*** Data for the task ***

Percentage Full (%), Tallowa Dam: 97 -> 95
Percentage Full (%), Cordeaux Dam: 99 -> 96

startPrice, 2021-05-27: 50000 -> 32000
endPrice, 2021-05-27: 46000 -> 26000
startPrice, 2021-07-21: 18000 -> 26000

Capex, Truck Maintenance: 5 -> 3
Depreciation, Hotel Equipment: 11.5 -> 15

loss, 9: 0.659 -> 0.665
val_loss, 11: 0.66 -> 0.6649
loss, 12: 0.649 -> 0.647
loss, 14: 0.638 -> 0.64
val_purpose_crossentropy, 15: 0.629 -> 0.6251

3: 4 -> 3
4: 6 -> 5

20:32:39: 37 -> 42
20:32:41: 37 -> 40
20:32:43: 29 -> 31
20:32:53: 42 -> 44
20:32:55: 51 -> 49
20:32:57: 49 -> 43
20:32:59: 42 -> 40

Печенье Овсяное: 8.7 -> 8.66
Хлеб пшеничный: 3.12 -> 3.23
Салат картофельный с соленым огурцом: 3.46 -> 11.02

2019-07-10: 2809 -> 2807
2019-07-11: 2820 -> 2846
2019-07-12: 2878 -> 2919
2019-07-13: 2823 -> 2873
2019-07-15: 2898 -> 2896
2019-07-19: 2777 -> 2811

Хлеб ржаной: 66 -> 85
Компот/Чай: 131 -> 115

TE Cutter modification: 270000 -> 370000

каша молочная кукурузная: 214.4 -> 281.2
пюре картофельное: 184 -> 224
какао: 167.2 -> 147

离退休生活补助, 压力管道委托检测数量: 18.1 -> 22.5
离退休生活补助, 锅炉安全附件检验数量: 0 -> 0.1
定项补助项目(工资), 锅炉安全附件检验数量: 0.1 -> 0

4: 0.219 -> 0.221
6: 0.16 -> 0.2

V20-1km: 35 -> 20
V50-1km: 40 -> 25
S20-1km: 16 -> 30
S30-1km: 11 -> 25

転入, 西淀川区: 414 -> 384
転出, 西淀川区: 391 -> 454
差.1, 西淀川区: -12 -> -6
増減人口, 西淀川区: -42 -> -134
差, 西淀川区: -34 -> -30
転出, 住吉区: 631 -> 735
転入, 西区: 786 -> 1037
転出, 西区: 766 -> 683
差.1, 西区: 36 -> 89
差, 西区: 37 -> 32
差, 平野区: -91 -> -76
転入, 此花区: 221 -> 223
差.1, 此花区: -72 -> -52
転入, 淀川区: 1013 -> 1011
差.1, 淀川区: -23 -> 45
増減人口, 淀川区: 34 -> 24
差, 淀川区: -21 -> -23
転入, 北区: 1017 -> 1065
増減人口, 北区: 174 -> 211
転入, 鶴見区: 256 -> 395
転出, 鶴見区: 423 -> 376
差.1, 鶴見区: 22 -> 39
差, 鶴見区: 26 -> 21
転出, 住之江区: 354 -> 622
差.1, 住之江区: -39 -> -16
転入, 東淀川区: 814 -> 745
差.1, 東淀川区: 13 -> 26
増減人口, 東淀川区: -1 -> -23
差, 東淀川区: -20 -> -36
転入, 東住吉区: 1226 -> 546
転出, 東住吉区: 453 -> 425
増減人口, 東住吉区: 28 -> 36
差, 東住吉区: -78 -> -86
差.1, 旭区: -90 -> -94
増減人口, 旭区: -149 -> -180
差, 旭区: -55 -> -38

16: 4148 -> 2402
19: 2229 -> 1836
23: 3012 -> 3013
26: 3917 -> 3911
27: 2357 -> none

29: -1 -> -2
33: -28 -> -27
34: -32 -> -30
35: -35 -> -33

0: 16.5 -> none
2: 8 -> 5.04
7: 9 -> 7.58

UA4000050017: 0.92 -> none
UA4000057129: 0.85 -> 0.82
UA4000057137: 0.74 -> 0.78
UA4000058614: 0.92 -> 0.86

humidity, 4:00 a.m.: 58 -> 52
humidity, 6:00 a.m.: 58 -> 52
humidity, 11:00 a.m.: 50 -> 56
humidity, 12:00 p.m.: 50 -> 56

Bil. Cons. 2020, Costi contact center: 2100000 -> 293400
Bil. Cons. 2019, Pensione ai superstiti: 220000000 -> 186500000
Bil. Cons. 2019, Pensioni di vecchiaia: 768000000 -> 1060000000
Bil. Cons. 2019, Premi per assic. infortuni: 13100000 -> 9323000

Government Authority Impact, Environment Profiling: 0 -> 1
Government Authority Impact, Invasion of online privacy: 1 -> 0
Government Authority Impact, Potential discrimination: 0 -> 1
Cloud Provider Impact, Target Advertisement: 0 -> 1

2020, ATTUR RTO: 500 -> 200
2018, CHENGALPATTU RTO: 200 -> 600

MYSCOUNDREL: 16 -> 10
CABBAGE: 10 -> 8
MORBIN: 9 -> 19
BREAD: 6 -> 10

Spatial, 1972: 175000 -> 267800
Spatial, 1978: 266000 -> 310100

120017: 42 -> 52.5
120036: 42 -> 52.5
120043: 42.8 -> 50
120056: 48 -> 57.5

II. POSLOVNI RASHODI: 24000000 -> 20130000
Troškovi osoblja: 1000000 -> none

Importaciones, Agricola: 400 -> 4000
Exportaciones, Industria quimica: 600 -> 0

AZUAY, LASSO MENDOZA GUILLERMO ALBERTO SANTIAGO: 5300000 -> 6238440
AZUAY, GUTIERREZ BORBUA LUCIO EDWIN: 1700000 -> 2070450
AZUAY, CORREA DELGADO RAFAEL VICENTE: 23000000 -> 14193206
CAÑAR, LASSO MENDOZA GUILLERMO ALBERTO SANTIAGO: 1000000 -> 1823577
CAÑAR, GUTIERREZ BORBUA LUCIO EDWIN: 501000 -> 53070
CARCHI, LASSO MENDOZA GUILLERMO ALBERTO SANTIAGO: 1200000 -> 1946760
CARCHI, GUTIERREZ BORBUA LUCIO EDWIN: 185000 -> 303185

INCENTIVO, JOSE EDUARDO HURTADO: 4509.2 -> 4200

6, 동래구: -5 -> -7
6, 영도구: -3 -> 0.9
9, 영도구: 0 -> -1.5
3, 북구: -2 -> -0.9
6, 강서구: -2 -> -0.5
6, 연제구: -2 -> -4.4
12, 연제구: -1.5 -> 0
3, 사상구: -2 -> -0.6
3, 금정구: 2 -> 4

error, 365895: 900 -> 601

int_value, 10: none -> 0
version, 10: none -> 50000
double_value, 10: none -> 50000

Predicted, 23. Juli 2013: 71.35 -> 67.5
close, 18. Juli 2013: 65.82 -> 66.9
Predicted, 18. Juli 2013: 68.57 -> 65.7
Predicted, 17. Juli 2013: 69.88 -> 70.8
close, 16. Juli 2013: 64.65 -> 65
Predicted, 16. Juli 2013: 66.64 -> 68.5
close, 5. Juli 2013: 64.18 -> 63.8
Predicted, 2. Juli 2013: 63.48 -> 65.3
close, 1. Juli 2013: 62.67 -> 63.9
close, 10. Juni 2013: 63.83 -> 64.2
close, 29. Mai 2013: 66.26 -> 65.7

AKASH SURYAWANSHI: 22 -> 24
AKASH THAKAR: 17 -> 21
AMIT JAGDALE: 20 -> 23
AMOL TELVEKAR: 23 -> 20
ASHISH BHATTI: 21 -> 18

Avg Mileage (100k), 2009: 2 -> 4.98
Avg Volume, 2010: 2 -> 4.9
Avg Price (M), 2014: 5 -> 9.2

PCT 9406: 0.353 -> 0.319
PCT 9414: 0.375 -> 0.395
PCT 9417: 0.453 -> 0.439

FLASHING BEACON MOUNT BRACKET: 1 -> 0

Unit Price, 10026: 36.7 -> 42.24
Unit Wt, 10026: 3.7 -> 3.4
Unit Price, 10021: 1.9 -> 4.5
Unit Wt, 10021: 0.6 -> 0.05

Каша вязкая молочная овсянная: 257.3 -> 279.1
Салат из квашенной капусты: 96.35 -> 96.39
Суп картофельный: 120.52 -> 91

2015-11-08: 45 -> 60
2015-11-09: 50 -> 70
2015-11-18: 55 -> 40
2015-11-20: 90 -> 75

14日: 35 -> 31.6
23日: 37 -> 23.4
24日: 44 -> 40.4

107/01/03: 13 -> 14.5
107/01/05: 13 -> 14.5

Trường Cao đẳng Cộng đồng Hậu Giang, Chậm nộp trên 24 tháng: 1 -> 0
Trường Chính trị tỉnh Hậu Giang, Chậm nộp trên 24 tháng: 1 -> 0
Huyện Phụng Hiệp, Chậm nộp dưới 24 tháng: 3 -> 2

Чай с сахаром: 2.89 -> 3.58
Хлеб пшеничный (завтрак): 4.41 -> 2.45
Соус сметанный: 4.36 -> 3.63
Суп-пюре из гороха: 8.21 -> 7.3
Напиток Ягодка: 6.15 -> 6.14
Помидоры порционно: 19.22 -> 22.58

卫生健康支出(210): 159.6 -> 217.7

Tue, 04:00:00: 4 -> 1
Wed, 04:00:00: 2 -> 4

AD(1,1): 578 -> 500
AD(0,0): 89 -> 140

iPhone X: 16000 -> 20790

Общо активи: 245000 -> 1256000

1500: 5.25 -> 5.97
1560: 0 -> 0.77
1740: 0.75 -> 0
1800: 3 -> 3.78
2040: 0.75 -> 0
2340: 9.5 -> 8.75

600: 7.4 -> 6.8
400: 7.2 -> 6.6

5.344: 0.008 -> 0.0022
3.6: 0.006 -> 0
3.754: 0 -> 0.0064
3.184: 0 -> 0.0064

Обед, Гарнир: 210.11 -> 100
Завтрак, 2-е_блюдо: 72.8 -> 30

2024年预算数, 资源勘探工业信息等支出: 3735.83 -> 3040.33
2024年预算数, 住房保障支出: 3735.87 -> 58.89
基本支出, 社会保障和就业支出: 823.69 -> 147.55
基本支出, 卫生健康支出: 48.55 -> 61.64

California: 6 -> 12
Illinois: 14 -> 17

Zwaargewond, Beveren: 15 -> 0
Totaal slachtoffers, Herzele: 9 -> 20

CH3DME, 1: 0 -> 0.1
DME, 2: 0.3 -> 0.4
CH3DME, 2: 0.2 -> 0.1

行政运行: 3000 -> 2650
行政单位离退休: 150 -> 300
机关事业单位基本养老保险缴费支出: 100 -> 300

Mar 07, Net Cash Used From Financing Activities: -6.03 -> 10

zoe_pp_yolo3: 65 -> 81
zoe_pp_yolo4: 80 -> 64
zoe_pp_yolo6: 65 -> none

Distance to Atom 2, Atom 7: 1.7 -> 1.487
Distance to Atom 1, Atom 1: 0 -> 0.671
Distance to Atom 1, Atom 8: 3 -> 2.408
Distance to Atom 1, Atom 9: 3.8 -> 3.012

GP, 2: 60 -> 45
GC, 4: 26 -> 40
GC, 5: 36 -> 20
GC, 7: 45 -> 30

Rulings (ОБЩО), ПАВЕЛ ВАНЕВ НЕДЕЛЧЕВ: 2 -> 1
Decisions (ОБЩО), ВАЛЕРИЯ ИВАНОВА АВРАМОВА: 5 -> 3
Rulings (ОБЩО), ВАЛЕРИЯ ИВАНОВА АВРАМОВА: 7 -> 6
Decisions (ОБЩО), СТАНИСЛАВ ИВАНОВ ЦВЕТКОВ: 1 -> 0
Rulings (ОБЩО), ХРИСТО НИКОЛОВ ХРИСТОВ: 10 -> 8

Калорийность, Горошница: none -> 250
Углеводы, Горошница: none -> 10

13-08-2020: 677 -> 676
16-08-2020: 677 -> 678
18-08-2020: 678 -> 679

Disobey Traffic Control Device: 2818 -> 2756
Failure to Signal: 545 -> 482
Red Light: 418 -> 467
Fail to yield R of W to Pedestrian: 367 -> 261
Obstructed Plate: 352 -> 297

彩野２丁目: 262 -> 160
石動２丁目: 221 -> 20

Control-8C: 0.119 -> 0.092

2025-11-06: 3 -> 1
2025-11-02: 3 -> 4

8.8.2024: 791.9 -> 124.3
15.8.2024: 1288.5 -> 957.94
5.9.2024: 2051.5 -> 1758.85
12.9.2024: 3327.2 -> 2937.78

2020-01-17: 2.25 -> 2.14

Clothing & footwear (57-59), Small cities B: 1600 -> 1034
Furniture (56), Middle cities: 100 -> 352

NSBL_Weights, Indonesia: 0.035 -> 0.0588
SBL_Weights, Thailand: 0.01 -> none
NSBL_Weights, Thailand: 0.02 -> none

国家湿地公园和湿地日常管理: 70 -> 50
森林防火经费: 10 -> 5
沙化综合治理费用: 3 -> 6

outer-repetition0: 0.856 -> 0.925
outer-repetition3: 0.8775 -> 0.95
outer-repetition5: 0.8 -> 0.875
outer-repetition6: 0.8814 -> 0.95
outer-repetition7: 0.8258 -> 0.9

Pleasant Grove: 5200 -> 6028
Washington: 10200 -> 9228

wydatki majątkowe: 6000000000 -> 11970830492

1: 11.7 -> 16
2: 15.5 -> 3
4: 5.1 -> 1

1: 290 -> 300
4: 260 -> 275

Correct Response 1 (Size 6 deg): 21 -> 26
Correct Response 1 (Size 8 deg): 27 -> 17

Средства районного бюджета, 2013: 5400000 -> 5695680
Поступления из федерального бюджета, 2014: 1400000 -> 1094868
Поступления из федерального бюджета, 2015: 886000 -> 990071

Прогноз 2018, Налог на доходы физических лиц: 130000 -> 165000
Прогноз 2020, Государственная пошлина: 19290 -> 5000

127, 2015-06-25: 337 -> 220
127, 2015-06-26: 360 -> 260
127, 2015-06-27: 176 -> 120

*** End of Data for the task ***

Work request: Every line from the one containing "国家湿地公园和湿地日常管理: 70 -> 50" through the last line of the entries should be output exactly; nothing else belongs in the reply.

Final answer:
国家湿地公园和湿地日常管理: 70 -> 50
森林防火经费: 10 -> 5
沙化综合治理费用: 3 -> 6

outer-repetition0: 0.856 -> 0.925
outer-repetition3: 0.8775 -> 0.95
outer-repetition5: 0.8 -> 0.875
outer-repetition6: 0.8814 -> 0.95
outer-repetition7: 0.8258 -> 0.9

Pleasant Grove: 5200 -> 6028
Washington: 10200 -> 9228

wydatki majątkowe: 6000000000 -> 11970830492

1: 11.7 -> 16
2: 15.5 -> 3
4: 5.1 -> 1

1: 290 -> 300
4: 260 -> 275

Correct Response 1 (Size 6 deg): 21 -> 26
Correct Response 1 (Size 8 deg): 27 -> 17

Средства районного бюджета, 2013: 5400000 -> 5695680
Поступления из федерального бюджета, 2014: 1400000 -> 1094868
Поступления из федерального бюджета, 2015: 886000 -> 990071

Прогноз 2018, Налог на доходы физических лиц: 130000 -> 165000
Прогноз 2020, Государственная пошлина: 19290 -> 5000

127, 2015-06-25: 337 -> 220
127, 2015-06-26: 360 -> 260
127, 2015-06-27: 176 -> 120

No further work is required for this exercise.